Die Hinzurechnungsbesteuerung nach dem deutschen AStG ist immer wieder Gegenstand obergerichtlicher Rechtsstreitigkeiten. Dies belegt auch die Zahl der derzeit anhängigen Verfahren beim BFH zu diesem Themenkreis. So muss der BFH beispielsweise über die Frage der Vereinbarkeit der deutschen Hinzurechnungsbesteuerungsregeln mit der unionsrechtlich garantierten Kapitalverkehrsfreiheit entscheiden (Az. I R 78/14, Mitteilung zum Verfahren vom 20.05.2015). In einem weiteren Verfahren wird der BFH darüber befinden müssen, unter welchen Voraussetzungen eine beherrschte Gesellschaft in ihrem Ansässigkeitsstaat einer „wirklichen wirtschaftlichen Tätigkeit“ i.S.v. § 8 Abs. 2 AStG nachgeht mit der Folge, dass von der Anwendung einer Hinzurechnungsbesteuerung abzusehen ist (Az. I R 94/15, Mitteilung zum Verfahren vom 20.06.2016; zur Vorinstanz vgl. Herrmann, Steuerboard vom 22.03.2016). Daneben hat der BFH mit Beschluss vom 12.10.2016 (I R 80/14, RS1232974) nun dem EuGH die Frage vorgelegt, ob die Hinzurechnungsbesteuerung von Zwischeneinkünften mit Kapitalanlagecharakter in einem sog. Drittstaatenfall mit der Kapitalverkehrsfreiheit vereinbar ist.
Hintergrund
Die deutsche Hinzurechnungsbesteuerung der §§ 7 bis 14 AStG ist ein Instrument zur Verhinderung der Verlagerung von Gewinnen aus der Bundesrepublik Deutschland in Länder mit niedrigerem Steuerniveau mittels Auslandskapitalgesellschaften (sog. Zwischengesellschaften). Sie greift ein, wenn eine „deutschbeherrschte“ (Beteiligung deutscher Steuerpflichtiger > 50%) Zwischengesellschaft sog. passive Einkünfte erzielt und diese Einkünfte im Ansässigkeitsstaat der Zwischengesellschaft niedrig besteuert sind (Steuersatz < 25%). Bei sog. Zwischeneinkünften mit Kapitalanlagecharakter entfällt die Anforderung der „Deutschbeherrschung“, d.h. auch eine geringfügige Beteiligung deutscher Steuerpflichtiger kann die Hinzurechnungsbesteuerung auslösen. Sind die Voraussetzungen der Hinzurechnungsbesteuerung erfüllt, wird bei dem in Deutschland ansässigen Gesellschafter der Zwischengesellschaft eine Ausschüttung fingiert, die der inländischen Besteuerung unterliegt. Findet tatsächlich keine Ausschüttung an den Gesellschafter statt, kommt es infolge dessen zu einer Steuerzahlung ohne Kapitalfluss (sog. „dry income“). Die aktuelle EuGH-Vorlage des BFH greift über den Einzelfall hinaus relevante grundlegende Fragen zur Vereinbarkeit dieser Hinzurechnungsbesteuerung mit der Niederlassungsfreiheit sowie der Kapitalverkehrsfreiheit auf.

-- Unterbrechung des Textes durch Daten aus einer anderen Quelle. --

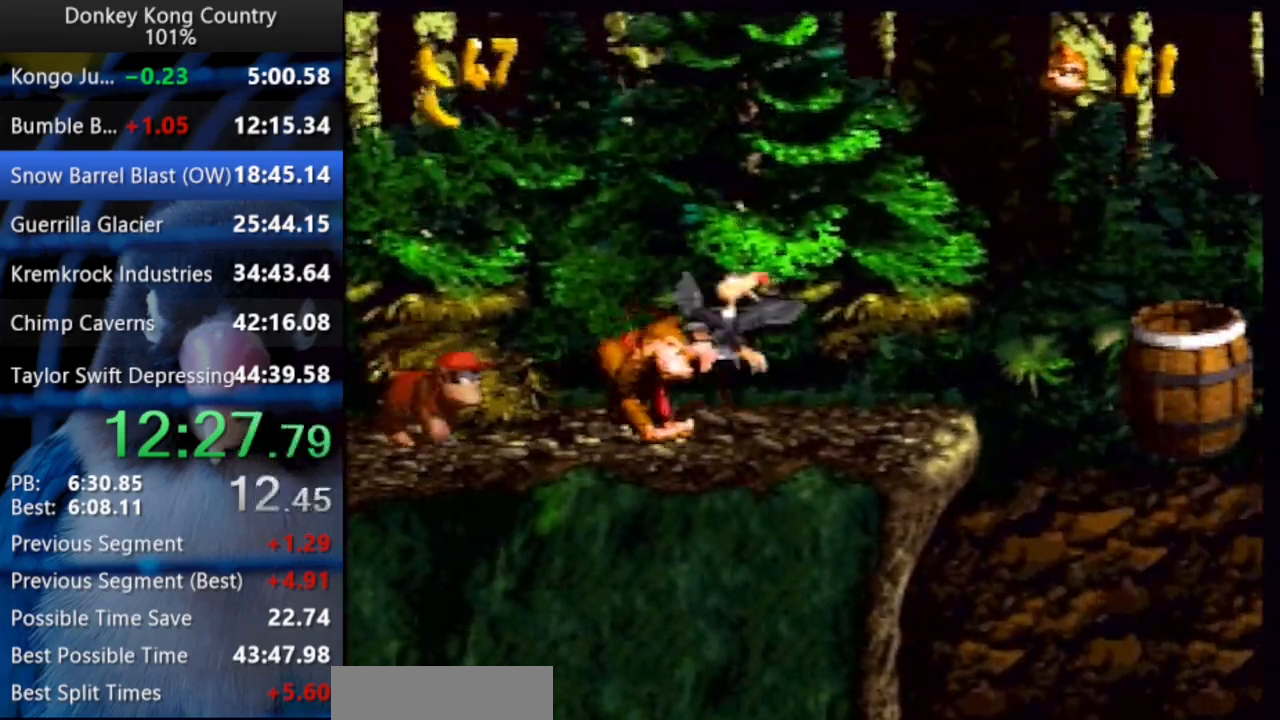
{"buttons": ["B", "X", "Y", "DPAD_UP", "DPAD_RIGHT"], "events": [[433, "B", "down"], [433, "X", "down"]]}
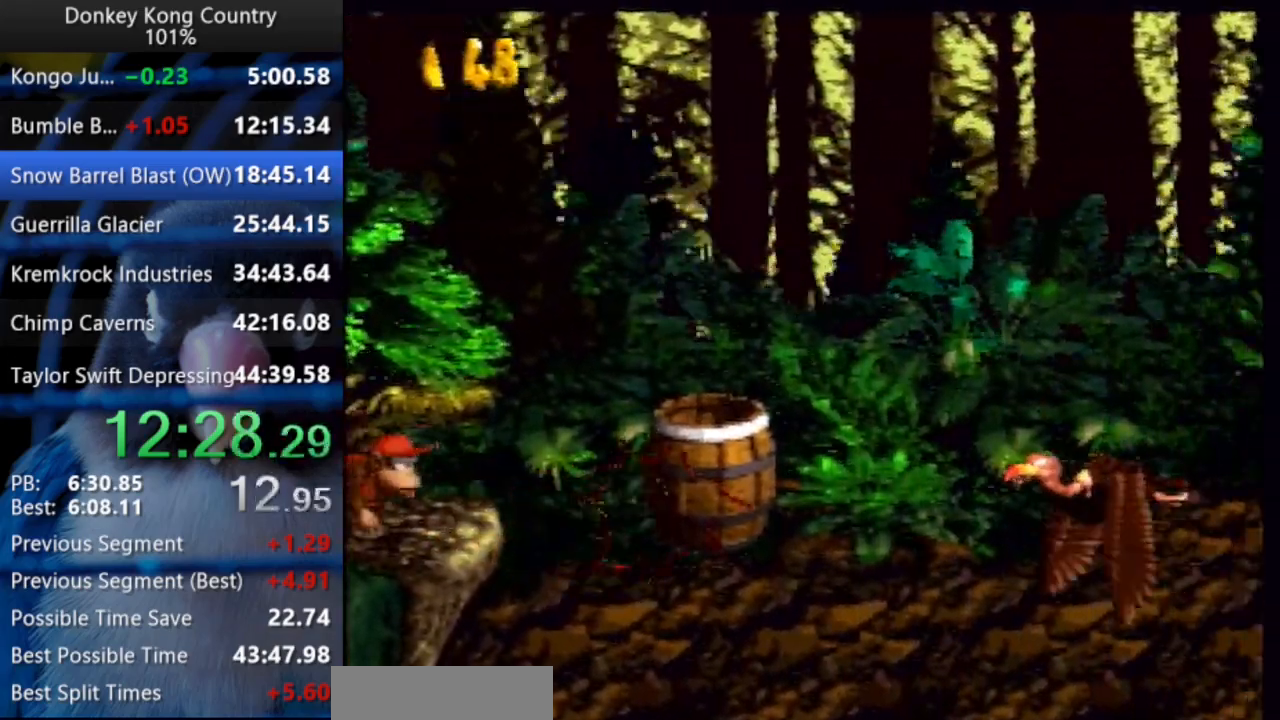
{"buttons": ["B", "X", "Y", "DPAD_UP", "DPAD_RIGHT"], "events": [[17, "B", "up"], [33, "X", "up"], [100, "B", "down"], [100, "X", "down"]]}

Sachverhalt des Ausgangsverfahrens
Im Ausgangsverfahren des BFH klagt eine im Inland ansässige GmbH (Klägerin), die in den Streitjahren 2005 bis 2007 zu 30% an der Y-AG, einer schweizerischen Kapitalgesellschaft mit Sitz und Geschäftsleitung in der Schweiz, beteiligt war. Ende Juni 2005 verkaufte die Y-AG an die inländische Z-GmbH Forderungen auf Zahlung von sog. „Erlösbeteiligungen“ gegenüber vier Sportvereinen und trat diese Forderungen sodann an die Z-GmbH ab.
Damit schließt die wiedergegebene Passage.